Major Chadwick : Je n’arrive pas à savoir si le Soi est différent de l’ego.
- Maharshi : Comment étiez-vous au cours de votre sommeil profond ?
- Question : Je n’en sais rien.
- Maharshi : Qui n’en sait rien ? Est-ce le soi de l’état de veille ? Niez-vous votre existence durant votre sommeil profond ?
- Question : J’étais, et je suis ; mais je ne sais pas qui était lors du sommeil profond.
- Maharshi : Exactement. L’homme à son réveil dit qu’il ne connaissait rien durant son sommeil. Une fois réveillé, il voit des objets et sait qu’il est là ; tandis qu’en sommeil profond il n’y avait ni objets ni spectateur, etc. Le même individu qui parle maintenant était plongé en sommeil profond. Quelle est la différence entre ces deux états ? Maintenant, il y a les objets et l’activité des sens qu’il n’y avait pas dans le sommeil profond. Une nouvelle entité, l’ego, a surgi, se meut par les sens, voit les objets, se confond avec le corps et dit que le Soi est l’ego. En réalité, ce qui existait pendant le sommeil profond continue à exister maintenant. Le Soi est immuable. C’est l’ego qui s’est interposé. Ce qui apparaît et disparaît, c’est l’ego ; ce qui demeure inchangé, c’est le Soi.

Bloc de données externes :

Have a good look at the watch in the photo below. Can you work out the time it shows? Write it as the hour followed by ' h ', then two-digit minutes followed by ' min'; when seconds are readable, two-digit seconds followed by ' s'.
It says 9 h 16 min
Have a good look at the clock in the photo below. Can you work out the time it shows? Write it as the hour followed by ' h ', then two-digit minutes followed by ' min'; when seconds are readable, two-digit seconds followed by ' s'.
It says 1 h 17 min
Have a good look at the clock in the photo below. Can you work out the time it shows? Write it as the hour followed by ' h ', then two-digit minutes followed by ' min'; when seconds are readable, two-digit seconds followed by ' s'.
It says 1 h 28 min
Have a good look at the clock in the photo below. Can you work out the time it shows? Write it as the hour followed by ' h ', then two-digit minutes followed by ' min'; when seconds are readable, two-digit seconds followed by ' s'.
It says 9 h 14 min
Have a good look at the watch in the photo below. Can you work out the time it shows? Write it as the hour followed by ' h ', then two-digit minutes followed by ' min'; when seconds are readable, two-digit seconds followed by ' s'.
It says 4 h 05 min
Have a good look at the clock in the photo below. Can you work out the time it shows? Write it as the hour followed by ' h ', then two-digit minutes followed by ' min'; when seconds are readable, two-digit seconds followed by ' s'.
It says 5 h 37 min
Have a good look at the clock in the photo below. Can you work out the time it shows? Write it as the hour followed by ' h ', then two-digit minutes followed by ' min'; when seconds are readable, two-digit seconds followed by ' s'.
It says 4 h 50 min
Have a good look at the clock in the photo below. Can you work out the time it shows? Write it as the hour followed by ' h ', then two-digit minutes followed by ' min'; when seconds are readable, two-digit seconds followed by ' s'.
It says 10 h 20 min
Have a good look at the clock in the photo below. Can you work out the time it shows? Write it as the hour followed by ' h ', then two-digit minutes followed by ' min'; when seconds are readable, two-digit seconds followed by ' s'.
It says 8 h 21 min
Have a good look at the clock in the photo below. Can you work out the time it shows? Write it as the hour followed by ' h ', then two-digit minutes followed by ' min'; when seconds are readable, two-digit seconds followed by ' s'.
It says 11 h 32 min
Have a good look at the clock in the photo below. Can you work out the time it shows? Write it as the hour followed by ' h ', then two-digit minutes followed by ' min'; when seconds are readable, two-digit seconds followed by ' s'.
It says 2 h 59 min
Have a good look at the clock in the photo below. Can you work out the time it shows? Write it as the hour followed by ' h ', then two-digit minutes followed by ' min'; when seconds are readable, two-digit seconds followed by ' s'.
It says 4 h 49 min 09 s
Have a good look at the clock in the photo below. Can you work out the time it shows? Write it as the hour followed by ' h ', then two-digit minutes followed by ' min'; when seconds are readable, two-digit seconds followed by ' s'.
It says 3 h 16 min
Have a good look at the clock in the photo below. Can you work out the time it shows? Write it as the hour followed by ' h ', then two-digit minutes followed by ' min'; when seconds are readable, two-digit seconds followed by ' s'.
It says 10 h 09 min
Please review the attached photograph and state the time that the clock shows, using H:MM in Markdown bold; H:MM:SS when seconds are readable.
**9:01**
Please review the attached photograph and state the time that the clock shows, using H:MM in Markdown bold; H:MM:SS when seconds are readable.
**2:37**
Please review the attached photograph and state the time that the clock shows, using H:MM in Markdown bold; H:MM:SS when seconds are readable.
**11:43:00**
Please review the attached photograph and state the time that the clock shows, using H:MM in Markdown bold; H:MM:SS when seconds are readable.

(Entretien 143 du 23-1-1936).

L’être humain actuel est tellement habitué et conditionné par sa raison qu’il ne peut que PANiquer quand il ne peut plus a-viser (du A privatif et voir) : « La force de l’habitude nous pousse à croire qu’il est difficile de cesser de penser. Quand cette erreur est découverte, personne ne serait assez stupide pour s’efforcer à penser inutilement », explique le Maharshi à l’entretien 398 du 14-4-1937).